Tiga hari sebelum pemilu presiden, Megawati datang ke Bangkalan, Madura, untuk meresmikan bentang tengah jembatan Surabaya-Madura atau yang dikenal dengan sebutan jembatan Suramadu. Megawati, yang datang selaku presiden, memang tidak melakukan kampanye dan sama sekali tidak menyinggung adanya pemilu presiden dalam pidatonya. Namun, suasana sangat berbau kampanye. Bupati Bangkalan, Fuad Amin Imron, secara terang-terangan menyatakan dukungan masyarakat Bangkalan terhadap kepemimpinan Megawati di masa depan. Pidato bupati yang sarat dengan kampanye ini mendapat tepuk tangan pengunjung.
Tetapi, tak jauh dari tempat upacara, ratusan warga Madura yang tergabung dalam Forum Komunikasi Cendekiawan Madura (FKCM), Lembaga Studi Pengembangan Madura (LSPM), Forum Komunikasi LSM Madura, dan Forum Kajian Santri untuk Masa Depan Madura melakukan aksi demo menolak kedatangan Presiden Megawati. Mereka menilai kehadiran Megawati itu sarat dengan kepentingan politik.
Proyek Suramadu sendiri bisa disebut sebagai "mercusuar" di era pemerintahan Megawati. Tadinya direncanakan ada tiga proyek sejenis, dua lainnya adalah jembatan Merak-Bakauheni yang kini sedang dalam kajian dan jembatan Banyuwangi-Gilimanuk. Yang terakhir ini mendapat tentangan keras dari masyarakat Bali sehingga tidak dilanjutkan.
Karena Suramadu menjadi proyek kebanggaan, ada kesan jadwal pengerjaannya dibuat sedemikian rupa sehingga bertepatan dengan kegiatan politik. Ada yang menilai proyek ini dikerjakan dengan terburu-buru. Ketika terjadi musibah di sana, enam girder (balok beton) jembatan itu ambruk dan menewaskan seorang pekerja, kesan pengerjaan yang terburu-buru itu mendapat pembenaran.
Musibah itu sendiri memang masih dikaji penyebabnya. Yang jelas, Menteri Permukiman dan Prasarana Wilayah, Ir. Soenarno, membantah penyebabnya soal mutu balok beton yang tidak memenuhi standar. Menteri menyebutkan, penyebabnya adalah soal peralatan dongkrak yang tidak terpasang dengan semestinya. Belakangan diketahui dongkrak yang menjadi penyangga itu bocor olinya.
Kecelakaan kerja itu memang tidak mengganggu proyek. Kerugiannya "hanya" Rp 1,2 miliar dari nilai proyek yang besarnya Rp 2,4 triliun. Tetapi, persoalannya, apakah benar proyek ini dikebut pengerjaannya untuk tujuan-tujuan politis. Apakah itu hanya kebetulan seperti banyak sekali "kebetulan-kebetulan" yang dilakukan Presiden Megawati di saat-saat pemilu presiden ini?

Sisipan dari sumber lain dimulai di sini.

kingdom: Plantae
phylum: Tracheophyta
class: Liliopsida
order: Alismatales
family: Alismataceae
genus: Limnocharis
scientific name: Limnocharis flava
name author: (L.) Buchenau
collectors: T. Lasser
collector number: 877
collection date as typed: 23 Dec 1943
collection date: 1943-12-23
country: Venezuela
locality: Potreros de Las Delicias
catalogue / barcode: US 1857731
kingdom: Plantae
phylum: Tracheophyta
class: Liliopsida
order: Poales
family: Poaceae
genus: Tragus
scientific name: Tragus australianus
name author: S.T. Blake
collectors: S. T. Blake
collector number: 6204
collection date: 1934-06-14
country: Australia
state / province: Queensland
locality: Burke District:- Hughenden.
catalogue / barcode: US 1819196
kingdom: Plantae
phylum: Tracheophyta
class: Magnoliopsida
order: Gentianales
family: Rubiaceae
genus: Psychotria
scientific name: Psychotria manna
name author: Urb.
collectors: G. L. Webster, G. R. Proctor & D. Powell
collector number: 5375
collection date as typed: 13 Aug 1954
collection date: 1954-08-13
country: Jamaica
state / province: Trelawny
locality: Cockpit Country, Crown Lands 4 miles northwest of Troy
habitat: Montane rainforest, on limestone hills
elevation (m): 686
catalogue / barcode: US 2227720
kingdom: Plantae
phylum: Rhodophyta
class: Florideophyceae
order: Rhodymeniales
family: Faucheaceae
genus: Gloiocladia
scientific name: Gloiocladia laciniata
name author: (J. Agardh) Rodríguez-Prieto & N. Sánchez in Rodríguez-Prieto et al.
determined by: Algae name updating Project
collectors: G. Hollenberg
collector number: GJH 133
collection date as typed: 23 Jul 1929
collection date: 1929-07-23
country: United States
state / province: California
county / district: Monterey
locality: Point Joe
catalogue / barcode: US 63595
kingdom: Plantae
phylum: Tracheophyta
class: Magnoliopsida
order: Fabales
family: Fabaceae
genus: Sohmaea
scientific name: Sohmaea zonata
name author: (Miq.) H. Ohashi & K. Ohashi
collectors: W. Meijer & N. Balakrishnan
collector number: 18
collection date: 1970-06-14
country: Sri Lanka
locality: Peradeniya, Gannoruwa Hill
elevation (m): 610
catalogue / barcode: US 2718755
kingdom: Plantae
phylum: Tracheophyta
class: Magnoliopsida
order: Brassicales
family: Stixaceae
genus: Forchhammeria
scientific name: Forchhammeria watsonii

Yang juga tidak mencuat ke permukaan adalah sejauh mana masyarakat Madura menyikapi jembatan raksasa itu. Selama ini masyarakat Madura dikesankan senang dengan jembatan yang akan menyatukan Jawa dan Madura itu. Beda dengan ketika ide jembatan Banyuwangi-Gilimanuk dilontarkan, masyarakat Bali menentang keras "penyatuan Jawa-Bali" yang akan merusak Bali.
Ternyata di Madura sendiri ada penentangnya. Menurut Ketua LSPM, Ir. H.R. Soelaiman, konsep pembangunan jembatan raksasa itu belum jelas dan belum pernah dibahas dengan elemen masyarakat Madura, khususnya ulama, para tokoh masyarakat, dan cendekiawan Madura. Ia menyebutkan, masyarakat Madura belum siap menghadapi persaingan karena 70 persen orang Madura yang menetap di pulaunya itu berpendidikan SD atau malah ada yang masih buta huruf. Menurut Soelaiman, yang dibutuhkan Madura adalah sekolah, bukan penyatuan pulau itu dengan "induknya" di Jawa.